Two opposing viewpoints for teaching teens about sex in Ohio are "comprehensive" sex education, which promotes contraception, and "relationship-based sex ed," which informs students about contraception failure rates, STD symptoms and transmission, and promotes sexual abstinence to prevent teen pregnancy and STDs. Each faction fights for a stake in federal dollars as well as the majority voice in our schools.

Sex ed is "sold" to teens through our popular culture and in schools today.The main controversy is about the freedom to have sex if we want to, or "sexual choice."

As an average Joe like my average friends, I look around and see the results of our "sexual choices." A month ago, a 15-year-old girl walked up to me after an in-school presentation. She confided that she had sex with her boyfriend and the result was a miscarriage. I never thought I would have to find resources for such a young, heartbroken girl.

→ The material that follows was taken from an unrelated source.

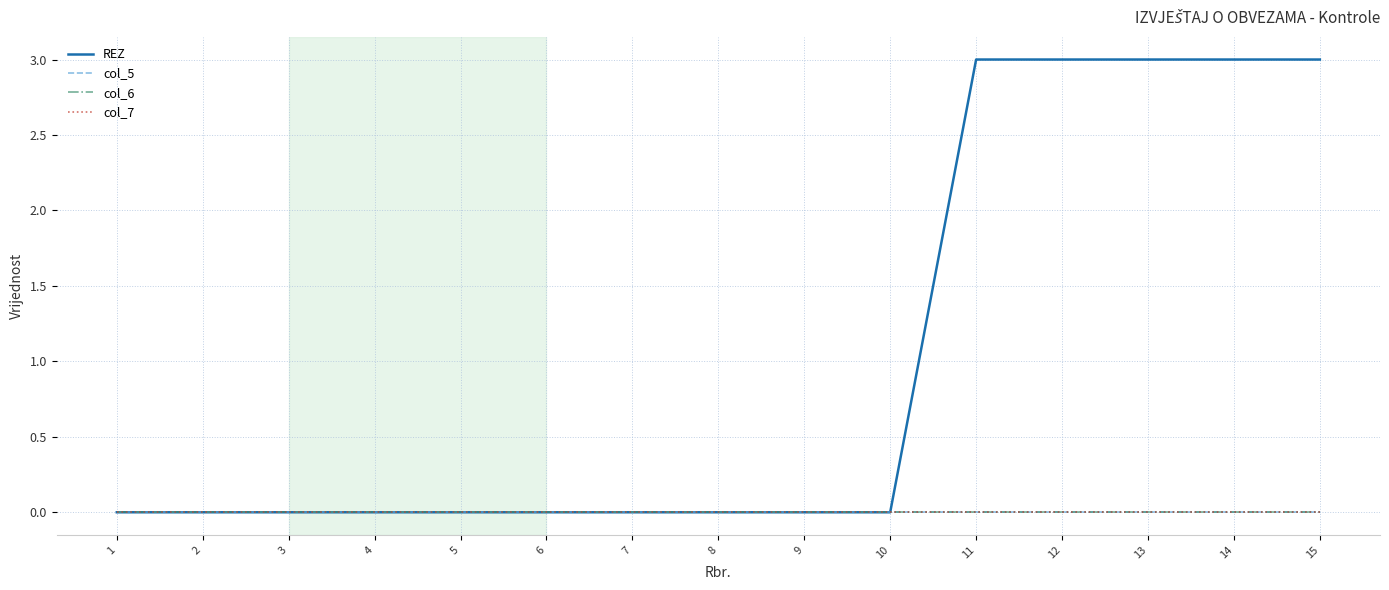

Is this an area chart (filled region under the line)?

No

Now consider a male who got his girlfriend pregnant and she decided to have an abortion. Though he had received supposed "freedom" from the situation, he wept about the denied possibility of being a father.

As a "consumer" who was sold "sexual choice," I would like to let you know that premarital sex today is not the "product" it's been advertised to be.

My generation would better benefit from being taught the cost versus benefit of these life-affecting choices, rather than be subject to a political agenda that assumes that all young people will choose to have sex and all they need is contraceptive information. Knowledge of contraceptives is important, but it's more important to know that the sexual choices made today can affect young people their entire lives.



Dave Ashley is a Lakota East High School and Xavier University graduate. He is program director for Healthy Visions in Cincinnati, a nonprofit organization that offers prevention and intervention services.